--- SOAL LATIHAN ---
A) Kutip ulang seluruh teks bacaan tentang status konservasi hidupan liar di Indonesia tanpa mengubah satu kata pun.
B) Tolong cetak bagian catatan dari awal catatan sampai baris yang memuat "best outcomes when faced", termasuk baris tersebut, tanpa perubahan apa pun.

--- TEKS BACAAN ---
......

Namun, disisi lain kebanggaan akan tingginya kekayaan biodiversitas tersebut juga diiringi dengan keprihatinan. Masih merujuk dari data IUCN Red List, diperoleh angka yang cukup besar untuk status konservasi hidupan liar di Indonesia. Terdapat sekitar 2.083 spesies dengan risiko kepunahan, dimana 1.020 spesies diantaranya berstatus endemik. Jika dilihat lebih lanjut, ada 1.085 spesies (52,1%) berstatus rentan (vulnerable), 640 spesies (30,7%) dengan status terancam (endangered), serta 358 spesies (17,2%) dalam kondisi kritis (critically endangered). Lebih rinci, dari 2.083 spesies tersebut, terdiri dari 856 spesies flora dan 1.225 spesies fauna. Pada fauna, ada 132 spesies mamalia, 108 spesies burung, 24 spesies amfibi, 19 spesies reptil, serta sisanya kelompok lain yang kondisinya terancam. Jika ditinjau dari segi habitatnya, terdapat sekitar 1.396 spesies (56,8%) terestrial, 449 spesies (18,3%) air tawar, dan 408 spesies (16,6%) laut.

......

--- KUMPULAN CATATAN ---
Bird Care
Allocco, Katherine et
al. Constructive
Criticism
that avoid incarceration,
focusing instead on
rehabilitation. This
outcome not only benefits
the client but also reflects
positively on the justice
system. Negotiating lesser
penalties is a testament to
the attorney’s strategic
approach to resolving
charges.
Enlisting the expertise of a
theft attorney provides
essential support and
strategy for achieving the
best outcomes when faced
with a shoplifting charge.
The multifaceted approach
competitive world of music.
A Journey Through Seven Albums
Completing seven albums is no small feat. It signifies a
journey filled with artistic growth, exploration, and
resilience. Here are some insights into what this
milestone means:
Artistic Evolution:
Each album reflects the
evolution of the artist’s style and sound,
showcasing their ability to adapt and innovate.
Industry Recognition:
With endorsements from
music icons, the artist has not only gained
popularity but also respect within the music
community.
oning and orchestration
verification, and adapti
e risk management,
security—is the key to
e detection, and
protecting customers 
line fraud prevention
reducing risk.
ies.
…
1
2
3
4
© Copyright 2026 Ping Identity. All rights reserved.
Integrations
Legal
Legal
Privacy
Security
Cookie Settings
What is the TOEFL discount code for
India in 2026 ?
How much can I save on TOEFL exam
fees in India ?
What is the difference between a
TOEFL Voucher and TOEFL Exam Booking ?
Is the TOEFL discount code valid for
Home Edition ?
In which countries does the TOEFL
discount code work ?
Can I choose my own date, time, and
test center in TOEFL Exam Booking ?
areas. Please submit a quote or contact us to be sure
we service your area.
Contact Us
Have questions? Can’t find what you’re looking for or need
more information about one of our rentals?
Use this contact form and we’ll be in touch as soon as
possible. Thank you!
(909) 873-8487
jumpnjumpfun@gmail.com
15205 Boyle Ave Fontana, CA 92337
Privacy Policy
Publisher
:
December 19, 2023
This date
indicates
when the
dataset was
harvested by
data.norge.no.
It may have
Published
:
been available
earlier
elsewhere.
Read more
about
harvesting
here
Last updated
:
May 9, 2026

......

--- JAWABAN TIAP SOAL ---
A)
Namun, disisi lain kebanggaan akan tingginya kekayaan biodiversitas tersebut juga diiringi dengan keprihatinan. Masih merujuk dari data IUCN Red List, diperoleh angka yang cukup besar untuk status konservasi hidupan liar di Indonesia. Terdapat sekitar 2.083 spesies dengan risiko kepunahan, dimana 1.020 spesies diantaranya berstatus endemik. Jika dilihat lebih lanjut, ada 1.085 spesies (52,1%) berstatus rentan (vulnerable), 640 spesies (30,7%) dengan status terancam (endangered), serta 358 spesies (17,2%) dalam kondisi kritis (critically endangered). Lebih rinci, dari 2.083 spesies tersebut, terdiri dari 856 spesies flora dan 1.225 spesies fauna. Pada fauna, ada 132 spesies mamalia, 108 spesies burung, 24 spesies amfibi, 19 spesies reptil, serta sisanya kelompok lain yang kondisinya terancam. Jika ditinjau dari segi habitatnya, terdapat sekitar 1.396 spesies (56,8%) terestrial, 449 spesies (18,3%) air tawar, dan 408 spesies (16,6%) laut.

B)
Bird Care
Allocco, Katherine et
al. Constructive
Criticism
that avoid incarceration,
focusing instead on
rehabilitation. This
outcome not only benefits
the client but also reflects
positively on the justice
system. Negotiating lesser
penalties is a testament to
the attorney’s strategic
approach to resolving
charges.
Enlisting the expertise of a
theft attorney provides
essential support and
strategy for achieving the
best outcomes when faced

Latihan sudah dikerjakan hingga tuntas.